_Description of the task_
The required answer is an exact copy of every line from the beginning of the entries through the line with "nose: (130, 75)", with all pictures omitted.

_Records for the task_
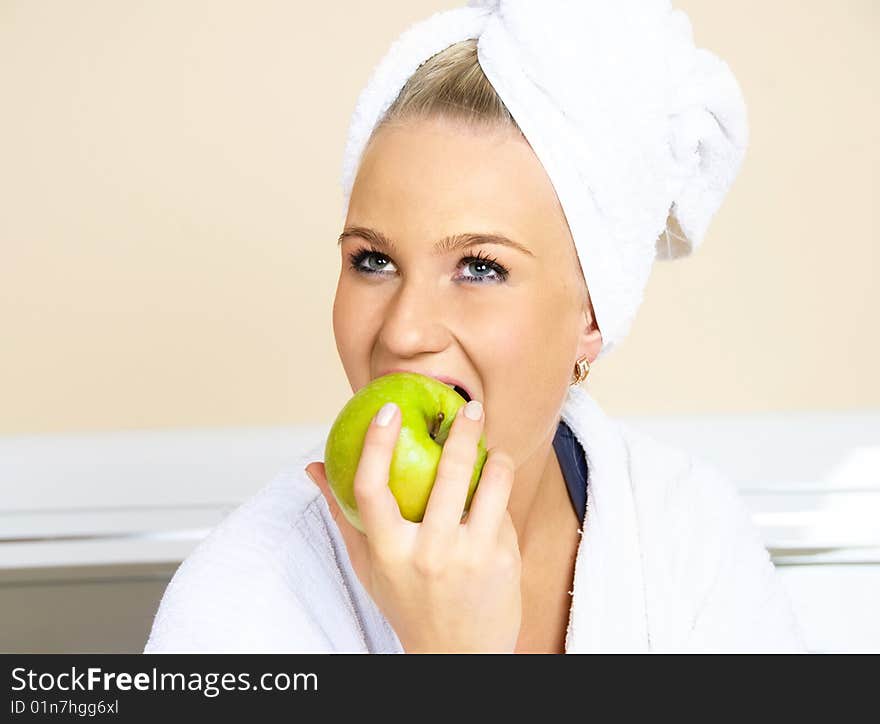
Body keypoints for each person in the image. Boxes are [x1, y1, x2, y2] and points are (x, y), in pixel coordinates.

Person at [144, 1, 805, 653]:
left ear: (593, 314)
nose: (402, 333)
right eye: (373, 261)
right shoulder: (243, 606)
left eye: (480, 268)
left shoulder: (692, 541)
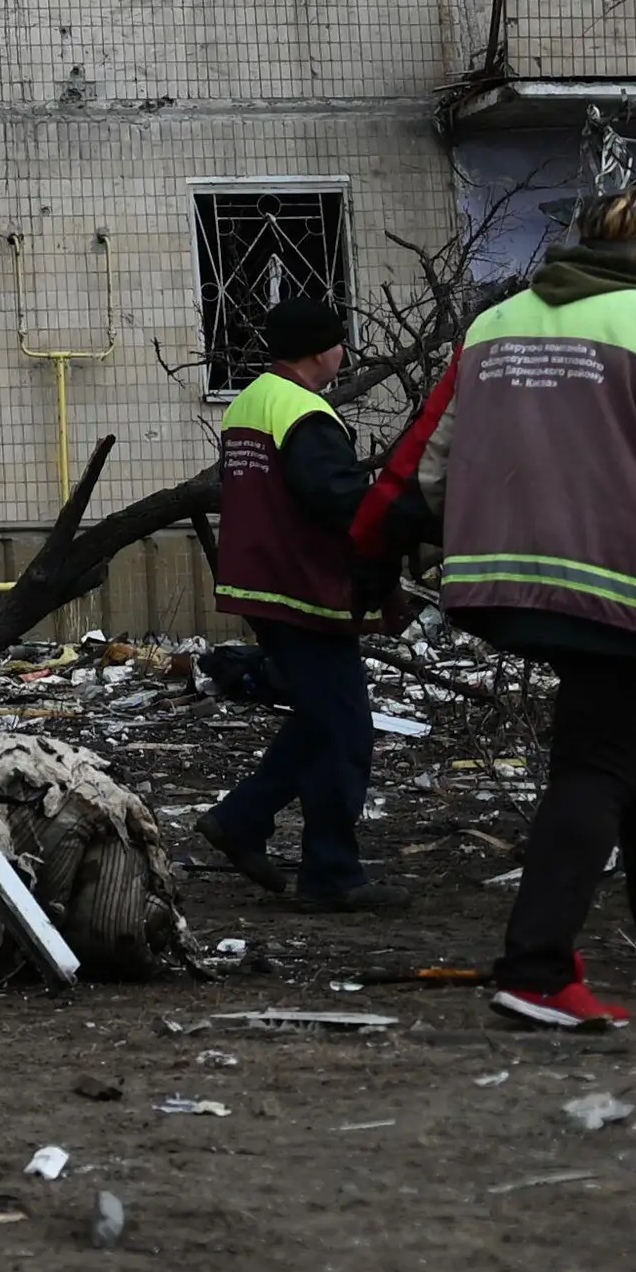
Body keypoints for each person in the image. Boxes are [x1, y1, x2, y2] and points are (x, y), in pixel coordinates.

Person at [355, 187, 636, 1030]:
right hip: (627, 593)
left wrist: (373, 566)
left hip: (516, 581)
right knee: (600, 766)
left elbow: (420, 466)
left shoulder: (494, 329)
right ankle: (534, 968)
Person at [195, 294, 406, 914]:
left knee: (320, 719)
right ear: (324, 349)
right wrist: (387, 578)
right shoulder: (306, 414)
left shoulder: (251, 402)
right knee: (344, 730)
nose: (344, 351)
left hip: (262, 583)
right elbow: (344, 508)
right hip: (305, 588)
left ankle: (244, 821)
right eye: (341, 341)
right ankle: (329, 873)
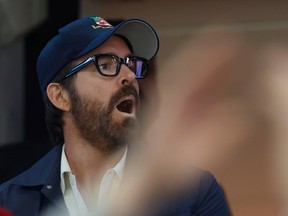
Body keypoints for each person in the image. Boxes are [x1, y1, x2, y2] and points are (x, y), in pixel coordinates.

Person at [0, 16, 231, 215]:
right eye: (107, 64)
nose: (130, 75)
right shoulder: (10, 202)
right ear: (60, 96)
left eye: (132, 64)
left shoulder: (194, 191)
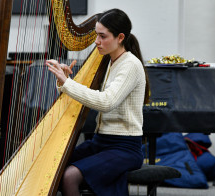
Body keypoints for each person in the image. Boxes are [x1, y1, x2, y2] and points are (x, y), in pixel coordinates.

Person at [46, 8, 150, 196]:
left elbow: (106, 102)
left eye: (102, 36)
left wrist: (69, 84)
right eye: (96, 35)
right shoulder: (110, 61)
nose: (96, 42)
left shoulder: (130, 65)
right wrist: (65, 82)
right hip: (101, 142)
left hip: (124, 147)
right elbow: (89, 95)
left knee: (69, 176)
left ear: (120, 37)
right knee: (53, 165)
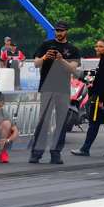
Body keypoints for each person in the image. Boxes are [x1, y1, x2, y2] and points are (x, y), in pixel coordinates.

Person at [30, 21, 81, 164]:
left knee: (61, 122)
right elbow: (36, 64)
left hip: (63, 89)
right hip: (47, 87)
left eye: (61, 30)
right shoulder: (46, 45)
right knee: (43, 121)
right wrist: (45, 57)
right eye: (57, 30)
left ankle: (56, 153)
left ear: (66, 31)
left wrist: (61, 59)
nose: (59, 33)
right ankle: (36, 153)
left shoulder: (73, 49)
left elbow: (73, 70)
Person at [71, 38, 104, 158]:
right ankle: (87, 148)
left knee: (95, 123)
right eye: (97, 46)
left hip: (101, 98)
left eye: (100, 46)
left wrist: (100, 100)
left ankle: (85, 149)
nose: (97, 48)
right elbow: (102, 79)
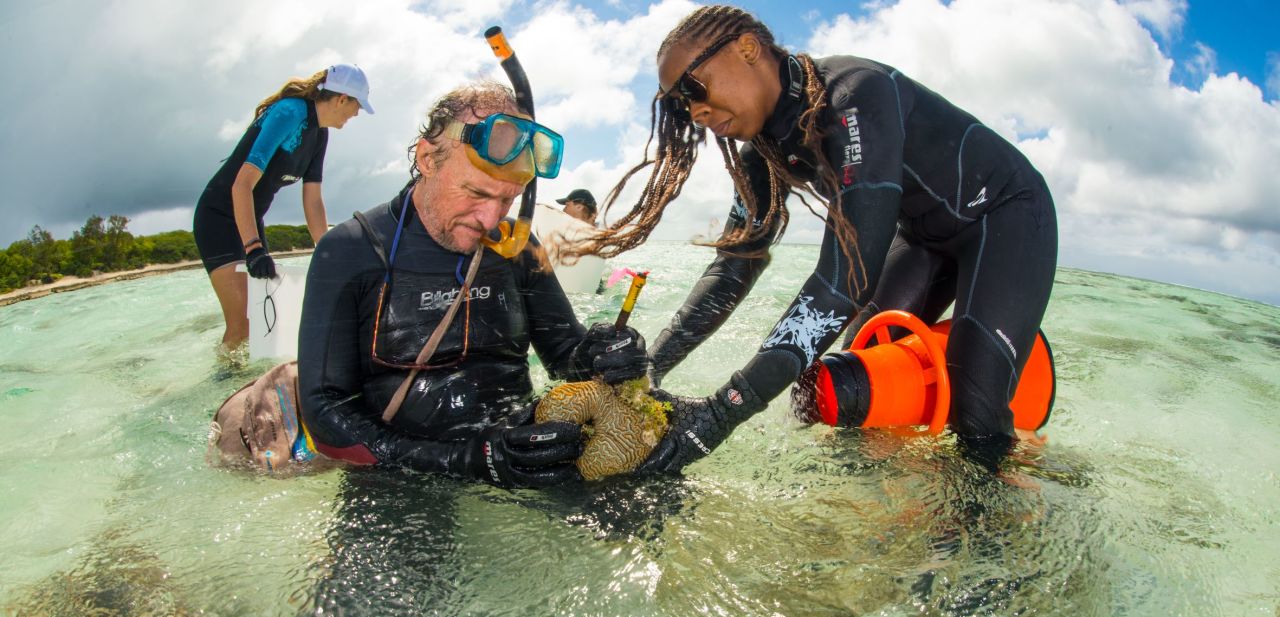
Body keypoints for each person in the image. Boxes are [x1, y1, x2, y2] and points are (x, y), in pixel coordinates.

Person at [580, 5, 1058, 473]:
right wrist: (651, 370)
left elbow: (845, 280)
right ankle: (888, 502)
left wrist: (723, 411)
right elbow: (732, 269)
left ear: (747, 49)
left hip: (1005, 214)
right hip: (922, 238)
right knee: (851, 387)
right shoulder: (763, 156)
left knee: (975, 411)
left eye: (693, 87)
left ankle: (1008, 516)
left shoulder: (855, 96)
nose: (696, 110)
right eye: (680, 104)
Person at [296, 82, 649, 487]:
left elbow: (566, 355)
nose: (489, 218)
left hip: (515, 452)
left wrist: (606, 354)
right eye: (475, 192)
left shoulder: (515, 245)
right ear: (427, 158)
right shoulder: (348, 250)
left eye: (507, 200)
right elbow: (324, 410)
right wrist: (459, 460)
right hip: (399, 472)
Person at [194, 64, 373, 352]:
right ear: (342, 98)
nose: (356, 114)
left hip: (251, 221)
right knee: (243, 325)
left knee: (268, 326)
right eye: (357, 106)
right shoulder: (290, 112)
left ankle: (250, 383)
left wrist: (328, 252)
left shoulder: (320, 134)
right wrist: (254, 249)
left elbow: (312, 199)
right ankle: (221, 386)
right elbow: (241, 185)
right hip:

_Finished task_
Body keypoints for each person in the image. Boxes are [x1, y1, x2, y2] and points are (x, y), in pixel coordinates.

Person at [144, 1, 805, 653]:
left ear: (593, 314)
nose: (402, 333)
right eye: (373, 261)
right shoulder: (243, 606)
left eye: (480, 268)
left shoulder: (692, 541)
Body keypoints for each person in the image. Boxes are [x1, y1, x2, y2] and points are (x, y), in pixel coordinates.

Person at [355, 187, 636, 1030]:
right hip: (627, 593)
left wrist: (373, 566)
left hip: (516, 581)
right knee: (600, 766)
left elbow: (420, 466)
left shoulder: (494, 329)
right ankle: (534, 968)
Person at [195, 294, 406, 914]:
left knee: (320, 719)
right ear: (324, 349)
right wrist: (387, 578)
right shoulder: (306, 414)
left shoulder: (251, 402)
right knee: (344, 730)
nose: (344, 351)
left hip: (262, 583)
right elbow: (344, 508)
right hip: (305, 588)
left ankle: (244, 821)
right eye: (341, 341)
right ankle: (329, 873)
Body keypoints for each person in the image. Boxes are [x1, y1, x2, y2] and points are (x, y), in pixel coordinates.

Person at [0, 16, 231, 215]:
right eye: (107, 64)
nose: (130, 75)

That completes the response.